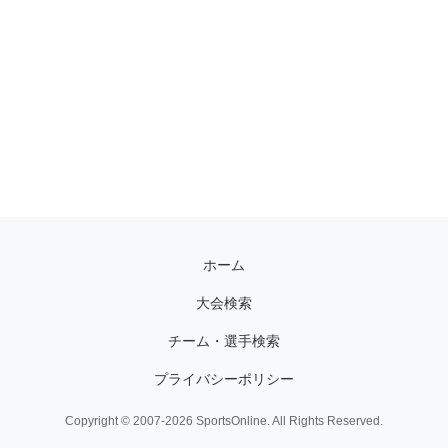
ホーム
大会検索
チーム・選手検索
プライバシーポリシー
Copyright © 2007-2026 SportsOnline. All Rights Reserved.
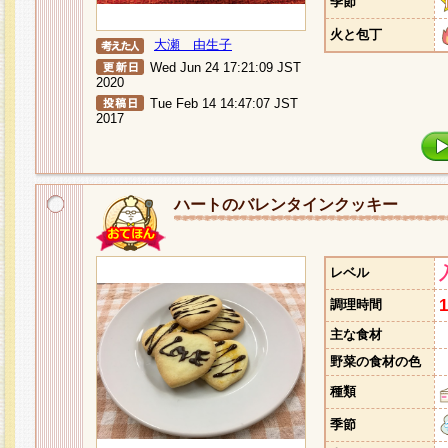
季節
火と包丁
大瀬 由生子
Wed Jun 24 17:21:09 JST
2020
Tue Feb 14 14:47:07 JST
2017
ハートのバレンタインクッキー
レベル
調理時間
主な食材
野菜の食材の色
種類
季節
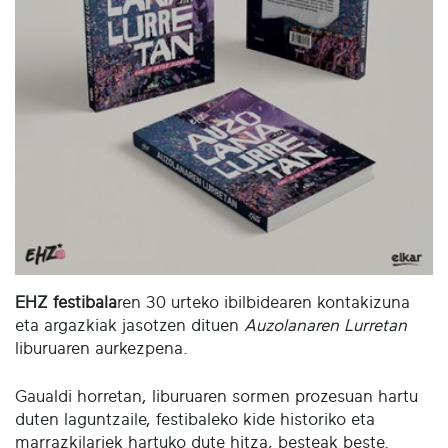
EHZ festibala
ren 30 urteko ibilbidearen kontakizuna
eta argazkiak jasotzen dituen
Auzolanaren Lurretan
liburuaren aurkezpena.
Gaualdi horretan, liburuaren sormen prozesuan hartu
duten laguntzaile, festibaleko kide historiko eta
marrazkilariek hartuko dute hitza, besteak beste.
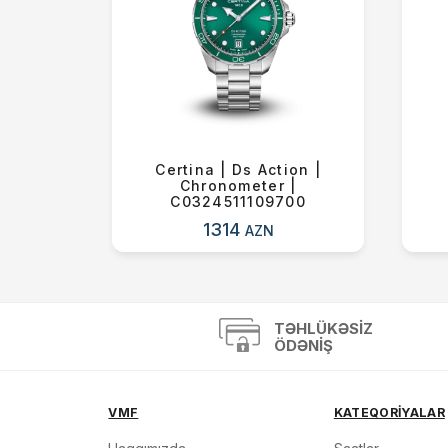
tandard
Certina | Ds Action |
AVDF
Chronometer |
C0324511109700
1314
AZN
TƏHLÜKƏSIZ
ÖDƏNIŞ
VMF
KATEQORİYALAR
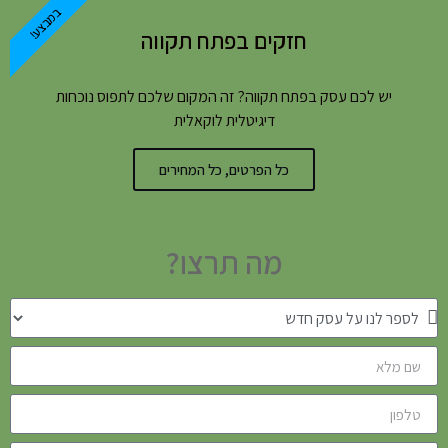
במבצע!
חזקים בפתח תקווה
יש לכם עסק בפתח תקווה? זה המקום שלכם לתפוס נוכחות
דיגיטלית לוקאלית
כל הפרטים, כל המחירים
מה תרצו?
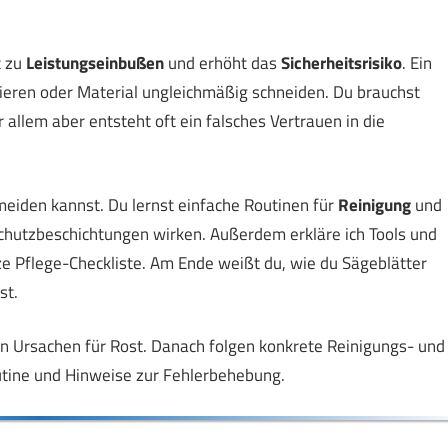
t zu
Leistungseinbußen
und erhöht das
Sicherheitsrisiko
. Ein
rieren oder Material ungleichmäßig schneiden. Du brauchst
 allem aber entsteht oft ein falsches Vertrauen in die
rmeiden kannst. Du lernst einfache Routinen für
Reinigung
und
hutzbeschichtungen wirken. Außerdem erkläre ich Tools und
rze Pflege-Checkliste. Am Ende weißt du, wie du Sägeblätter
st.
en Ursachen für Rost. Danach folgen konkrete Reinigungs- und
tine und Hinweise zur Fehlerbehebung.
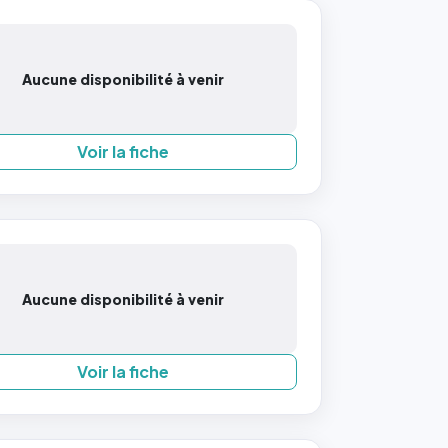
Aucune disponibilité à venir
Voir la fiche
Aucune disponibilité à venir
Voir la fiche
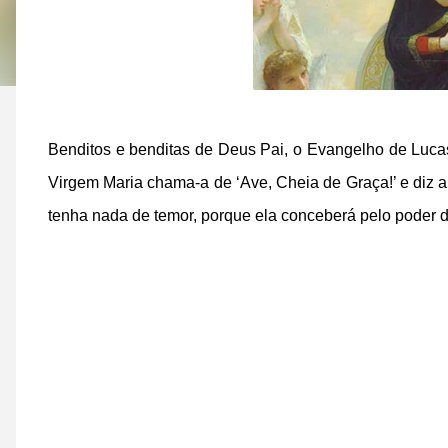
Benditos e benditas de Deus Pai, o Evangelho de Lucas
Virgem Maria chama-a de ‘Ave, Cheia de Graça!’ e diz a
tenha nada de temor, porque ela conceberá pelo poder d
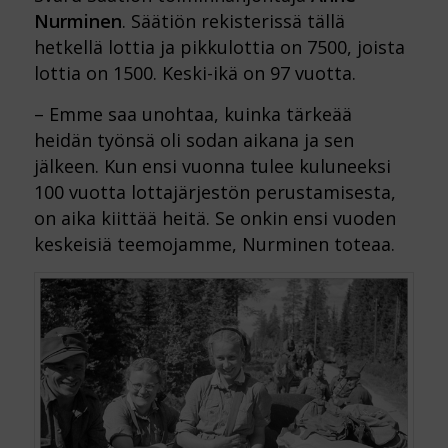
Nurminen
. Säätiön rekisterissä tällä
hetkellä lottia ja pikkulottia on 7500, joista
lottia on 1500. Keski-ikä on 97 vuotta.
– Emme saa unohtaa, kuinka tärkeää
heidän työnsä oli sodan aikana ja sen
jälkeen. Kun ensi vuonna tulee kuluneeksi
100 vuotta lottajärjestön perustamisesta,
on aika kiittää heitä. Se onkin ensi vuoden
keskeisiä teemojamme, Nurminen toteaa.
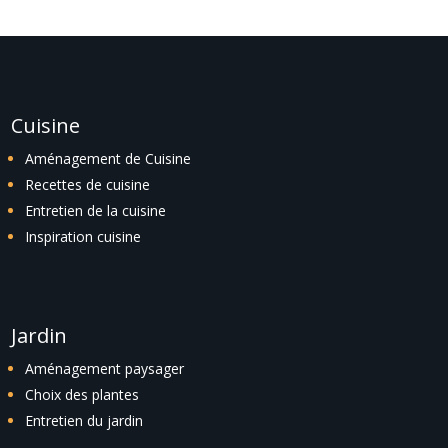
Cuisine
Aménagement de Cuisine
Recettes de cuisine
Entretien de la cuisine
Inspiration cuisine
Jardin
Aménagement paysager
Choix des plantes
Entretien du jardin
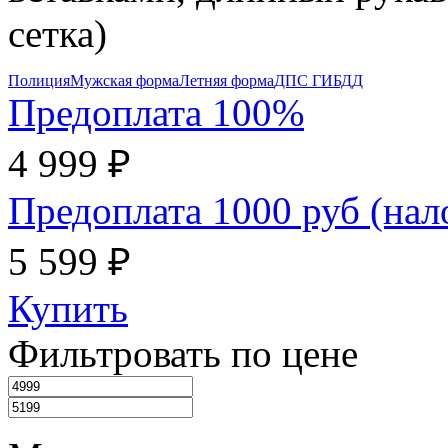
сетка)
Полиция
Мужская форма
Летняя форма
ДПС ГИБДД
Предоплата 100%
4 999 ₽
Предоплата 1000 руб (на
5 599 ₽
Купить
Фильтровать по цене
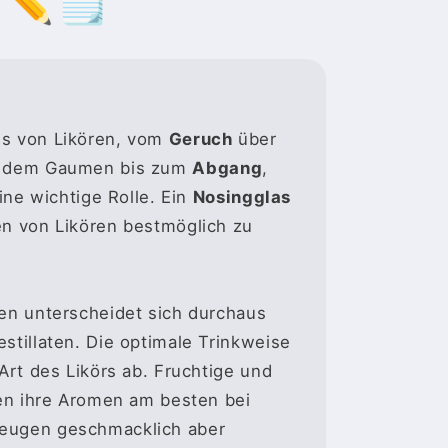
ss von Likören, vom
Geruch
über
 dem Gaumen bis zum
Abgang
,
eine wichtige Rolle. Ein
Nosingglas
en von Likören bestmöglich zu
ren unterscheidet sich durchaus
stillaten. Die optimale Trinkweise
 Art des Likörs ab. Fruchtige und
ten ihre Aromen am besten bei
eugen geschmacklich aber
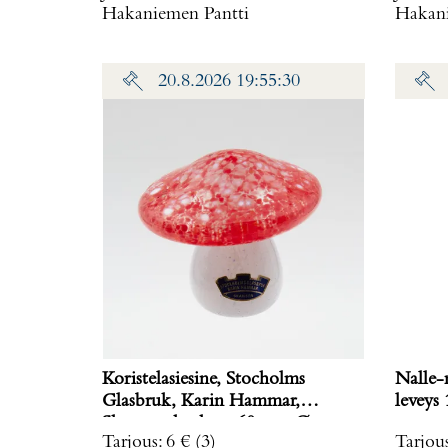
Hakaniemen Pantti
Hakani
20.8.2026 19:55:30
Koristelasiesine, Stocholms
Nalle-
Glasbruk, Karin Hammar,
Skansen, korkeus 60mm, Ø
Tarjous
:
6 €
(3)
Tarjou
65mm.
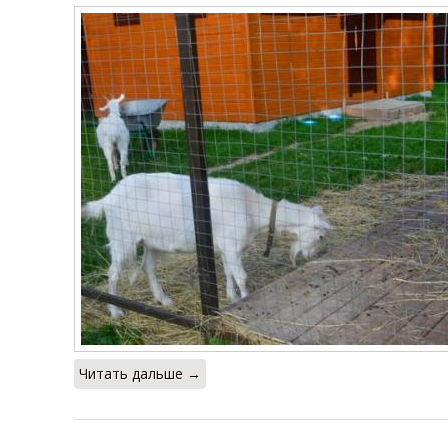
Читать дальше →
• • • •
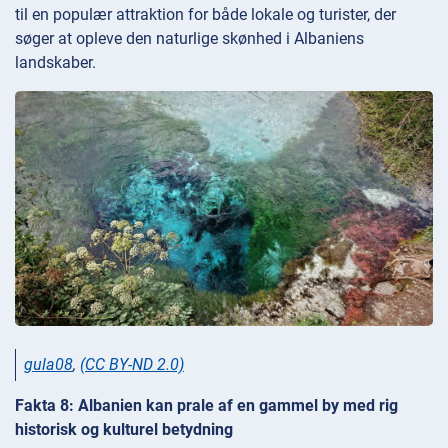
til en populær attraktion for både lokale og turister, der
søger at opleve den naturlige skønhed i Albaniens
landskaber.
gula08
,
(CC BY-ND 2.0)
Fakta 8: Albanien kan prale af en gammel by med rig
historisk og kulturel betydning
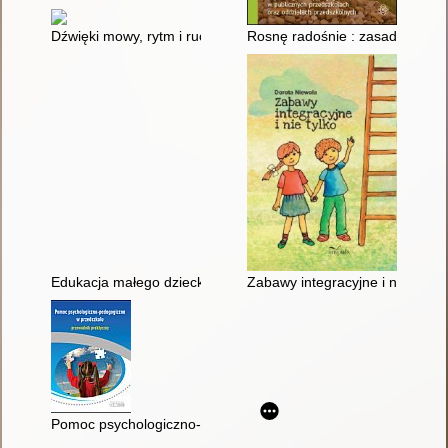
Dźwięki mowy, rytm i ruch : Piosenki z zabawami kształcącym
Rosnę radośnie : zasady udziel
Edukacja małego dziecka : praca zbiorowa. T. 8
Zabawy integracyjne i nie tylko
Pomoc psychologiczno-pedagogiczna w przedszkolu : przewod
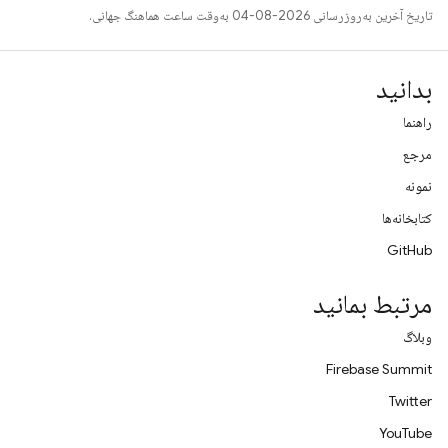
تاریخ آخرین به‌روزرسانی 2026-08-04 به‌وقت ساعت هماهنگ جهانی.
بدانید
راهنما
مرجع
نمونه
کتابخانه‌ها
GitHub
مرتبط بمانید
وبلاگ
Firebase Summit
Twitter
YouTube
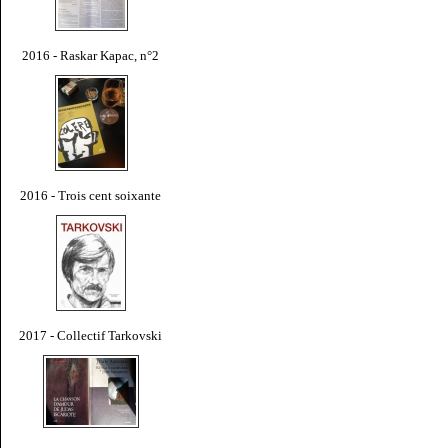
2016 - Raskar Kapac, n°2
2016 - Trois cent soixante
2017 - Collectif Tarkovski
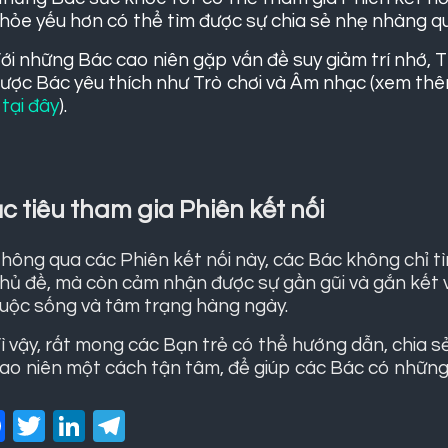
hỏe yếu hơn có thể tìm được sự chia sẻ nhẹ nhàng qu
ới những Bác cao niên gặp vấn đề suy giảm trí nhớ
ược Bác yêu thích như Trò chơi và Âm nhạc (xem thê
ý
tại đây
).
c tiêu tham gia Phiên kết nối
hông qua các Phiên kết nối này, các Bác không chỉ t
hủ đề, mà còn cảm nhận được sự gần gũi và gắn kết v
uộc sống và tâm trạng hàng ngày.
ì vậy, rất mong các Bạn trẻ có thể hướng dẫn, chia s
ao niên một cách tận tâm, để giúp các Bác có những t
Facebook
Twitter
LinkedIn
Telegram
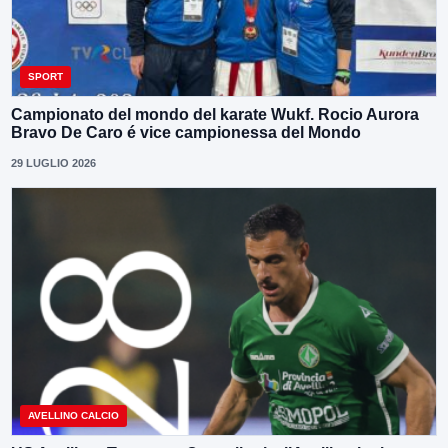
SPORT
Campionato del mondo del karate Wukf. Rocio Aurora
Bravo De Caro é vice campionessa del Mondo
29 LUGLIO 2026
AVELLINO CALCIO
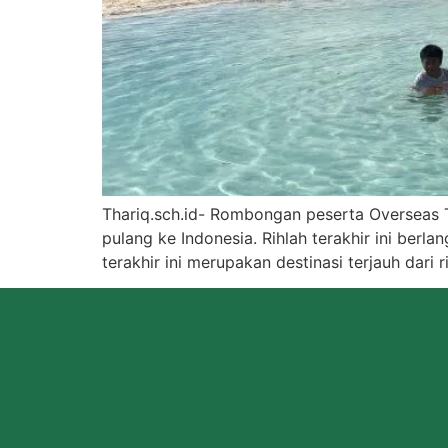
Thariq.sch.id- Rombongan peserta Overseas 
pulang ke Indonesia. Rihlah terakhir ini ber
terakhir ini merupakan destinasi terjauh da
• • • •
* [Task goal] Above are the records. Copy only the lines from the one with "EHZ festibala" through the one with "KATEQORİYALAR", exactly, with no pictures.

* [Answer for this exercise]
EHZ festibala
ren 30 urteko ibilbidearen kontakizuna
eta argazkiak jasotzen dituen
Auzolanaren Lurretan
liburuaren aurkezpena.
Gaualdi horretan, liburuaren sormen prozesuan hartu
duten laguntzaile, festibaleko kide historiko eta
marrazkilariek hartuko dute hitza, besteak beste.
tandard
Certina | Ds Action |
AVDF
Chronometer |
C0324511109700
1314
AZN
TƏHLÜKƏSIZ
ÖDƏNIŞ
VMF
KATEQORİYALAR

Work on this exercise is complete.